Last night Whyte ave was INSANE! Starting at 9pm, just after the Oilers won, total chaos erupted. Actually, it wasn't chaotic, just packed, loud, and belligerent. I opened the front door and was hit by a wall of sound, reverberating cheering and horn-blowing. The streets were packed with slow-moving cars that waved makeshift hockey stick-flagpoles bearing oilers flags. Crazy fans ran into the street, high-fiving drivers and passengers. Everyone was wearing oilers jerseys, some men wore tiny blue speedos, others wore worker oil-rig gear.

Sheri and I went for a stroll, and felt like cultural tourists, quietly and carefully walking arm-in-arm, sometimes reaching up to smack a strangers outstretched hand in a high-five. Crossing the street was risky, it involved negotiating cross-currents of throbbing fans, waving limbs, flags, and effigies of the Detroit and Calgary logos. "Hey! Hey Oilers Girls!" someone yelled from their car. Who us? Swaddled in wool and winter trench-coats? We did see some oiler-girls, shivering and hooting in their clever make-shift tube-tops fashioned from oilers bandanas. There were also plenty of women sporting big oilers jerseys and face-paint.

We settled in at Julios for beer. We opened the door to a rousing conclusion of "Sha-na-na-na Goodbye", not what I expected in a mexican resto. People ran by banging the windows and yelling madly. Everyone had video and digital cameras. A young woman ran by and flashed the restaurant, to raucous applause. As we walked home by the huge crowd assembled at the intersection outside Chapters (pictured above by the Edmonton Journal), I saw another women atop her friend's shoulders, shirt lifted up. Doesn't she see that they will soon come to demand flashing? From her and other women?
It was definitely time to head home.
Winning adrenaline+testosterone+over-running public spaces+constant bodily contact+women flashing flesh = potential nightmare.

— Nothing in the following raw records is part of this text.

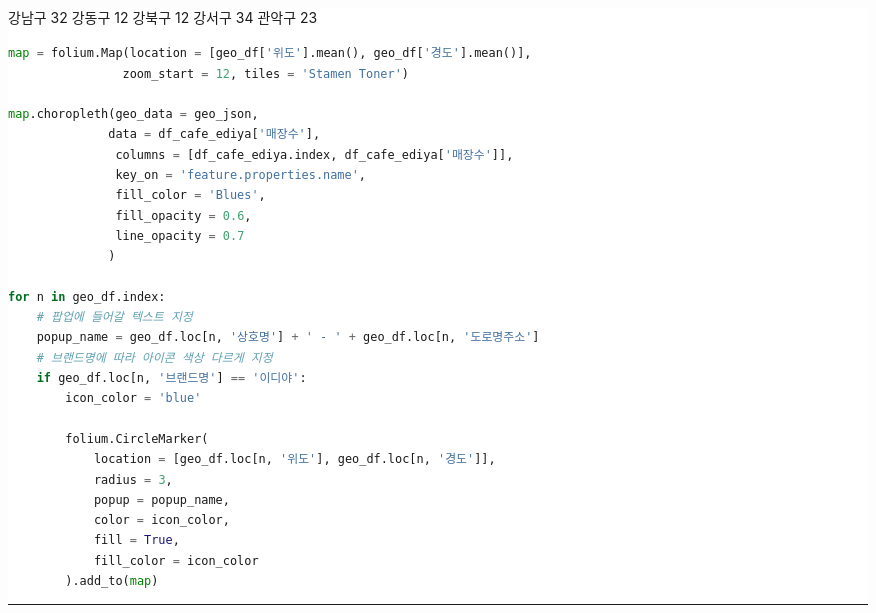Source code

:   </thead>
  <tbody>
    <tr>
      <th>강남구</th>
      <td>32</td>
    </tr>
    <tr>
      <th>강동구</th>
      <td>12</td>
    </tr>
    <tr>
      <th>강북구</th>
      <td>12</td>
    </tr>
    <tr>
      <th>강서구</th>
      <td>34</td>
    </tr>
    <tr>
      <th>관악구</th>
      <td>23</td>
    </tr>
  </tbody>
</table>
</div>




```python
map = folium.Map(location = [geo_df['위도'].mean(), geo_df['경도'].mean()],
                zoom_start = 12, tiles = 'Stamen Toner')

map.choropleth(geo_data = geo_json,
              data = df_cafe_ediya['매장수'],
               columns = [df_cafe_ediya.index, df_cafe_ediya['매장수']],
               key_on = 'feature.properties.name',
               fill_color = 'Blues',
               fill_opacity = 0.6,
               line_opacity = 0.7
              )

for n in geo_df.index:
    # 팝업에 들어갈 텍스트 지정
    popup_name = geo_df.loc[n, '상호명'] + ' - ' + geo_df.loc[n, '도로명주소']
    # 브랜드명에 따라 아이콘 색상 다르게 지정
    if geo_df.loc[n, '브랜드명'] == '이디야':
        icon_color = 'blue'
    
        folium.CircleMarker(
            location = [geo_df.loc[n, '위도'], geo_df.loc[n, '경도']],
            radius = 3,
            popup = popup_name,
            color = icon_color,
            fill = True,
            fill_color = icon_color
        ).add_to(map)
```

---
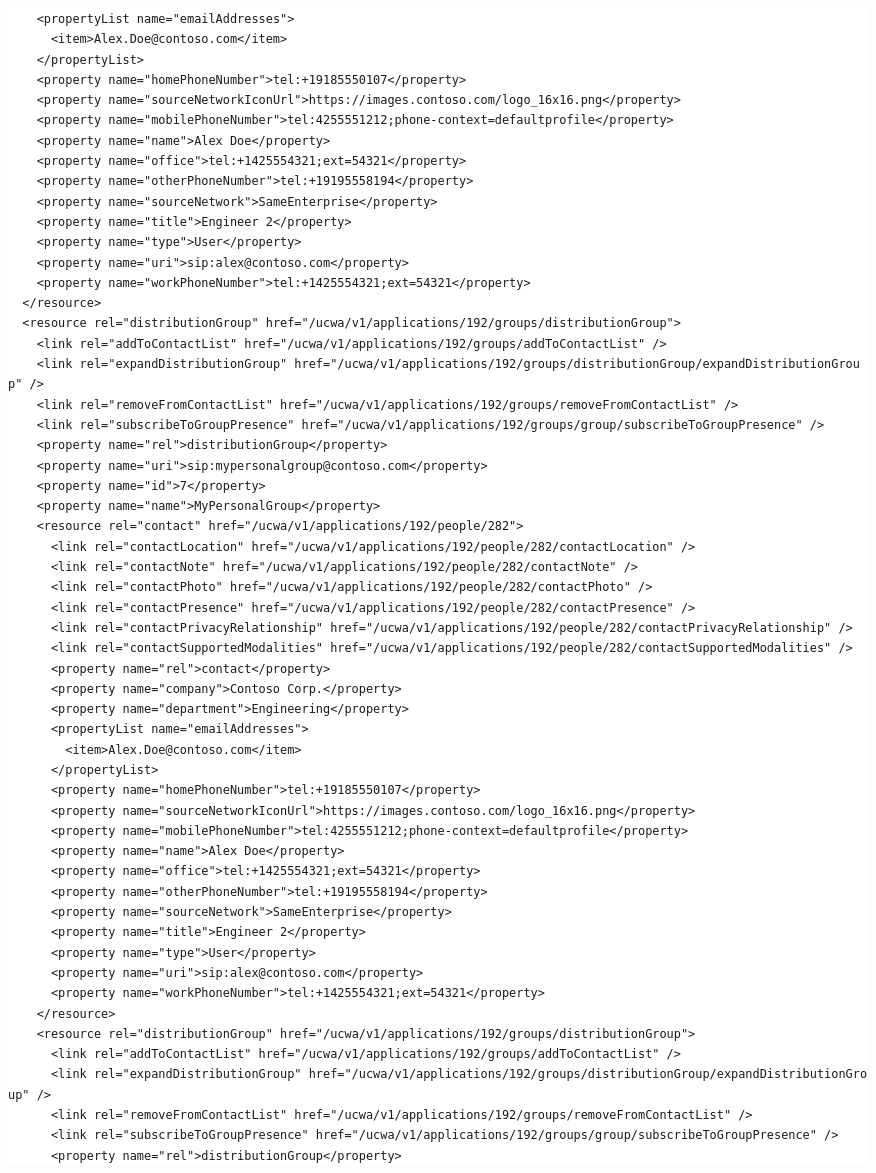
 ```
    <propertyList name="emailAddresses">
      <item>Alex.Doe@contoso.com</item>
    </propertyList>
    <property name="homePhoneNumber">tel:+19185550107</property>
    <property name="sourceNetworkIconUrl">https://images.contoso.com/logo_16x16.png</property>
    <property name="mobilePhoneNumber">tel:4255551212;phone-context=defaultprofile</property>
    <property name="name">Alex Doe</property>
    <property name="office">tel:+1425554321;ext=54321</property>
    <property name="otherPhoneNumber">tel:+19195558194</property>
    <property name="sourceNetwork">SameEnterprise</property>
    <property name="title">Engineer 2</property>
    <property name="type">User</property>
    <property name="uri">sip:alex@contoso.com</property>
    <property name="workPhoneNumber">tel:+1425554321;ext=54321</property>
  </resource>
  <resource rel="distributionGroup" href="/ucwa/v1/applications/192/groups/distributionGroup">
    <link rel="addToContactList" href="/ucwa/v1/applications/192/groups/addToContactList" />
    <link rel="expandDistributionGroup" href="/ucwa/v1/applications/192/groups/distributionGroup/expandDistributionGroup" />
    <link rel="removeFromContactList" href="/ucwa/v1/applications/192/groups/removeFromContactList" />
    <link rel="subscribeToGroupPresence" href="/ucwa/v1/applications/192/groups/group/subscribeToGroupPresence" />
    <property name="rel">distributionGroup</property>
    <property name="uri">sip:mypersonalgroup@contoso.com</property>
    <property name="id">7</property>
    <property name="name">MyPersonalGroup</property>
    <resource rel="contact" href="/ucwa/v1/applications/192/people/282">
      <link rel="contactLocation" href="/ucwa/v1/applications/192/people/282/contactLocation" />
      <link rel="contactNote" href="/ucwa/v1/applications/192/people/282/contactNote" />
      <link rel="contactPhoto" href="/ucwa/v1/applications/192/people/282/contactPhoto" />
      <link rel="contactPresence" href="/ucwa/v1/applications/192/people/282/contactPresence" />
      <link rel="contactPrivacyRelationship" href="/ucwa/v1/applications/192/people/282/contactPrivacyRelationship" />
      <link rel="contactSupportedModalities" href="/ucwa/v1/applications/192/people/282/contactSupportedModalities" />
      <property name="rel">contact</property>
      <property name="company">Contoso Corp.</property>
      <property name="department">Engineering</property>
      <propertyList name="emailAddresses">
        <item>Alex.Doe@contoso.com</item>
      </propertyList>
      <property name="homePhoneNumber">tel:+19185550107</property>
      <property name="sourceNetworkIconUrl">https://images.contoso.com/logo_16x16.png</property>
      <property name="mobilePhoneNumber">tel:4255551212;phone-context=defaultprofile</property>
      <property name="name">Alex Doe</property>
      <property name="office">tel:+1425554321;ext=54321</property>
      <property name="otherPhoneNumber">tel:+19195558194</property>
      <property name="sourceNetwork">SameEnterprise</property>
      <property name="title">Engineer 2</property>
      <property name="type">User</property>
      <property name="uri">sip:alex@contoso.com</property>
      <property name="workPhoneNumber">tel:+1425554321;ext=54321</property>
    </resource>
    <resource rel="distributionGroup" href="/ucwa/v1/applications/192/groups/distributionGroup">
      <link rel="addToContactList" href="/ucwa/v1/applications/192/groups/addToContactList" />
      <link rel="expandDistributionGroup" href="/ucwa/v1/applications/192/groups/distributionGroup/expandDistributionGroup" />
      <link rel="removeFromContactList" href="/ucwa/v1/applications/192/groups/removeFromContactList" />
      <link rel="subscribeToGroupPresence" href="/ucwa/v1/applications/192/groups/group/subscribeToGroupPresence" />
      <property name="rel">distributionGroup</property>
```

Sexual aggression scariness aside, I love it when a community spills into the streets. Just like the blackout when I was in Toronto, the carnivalesque of latenight revelling and celebration is intoxicating in its energy. It's abnormal, it's exciting, and you actually meet, touch, and smile at strangers in the street. I wish we had more to celebrate than a hockey series.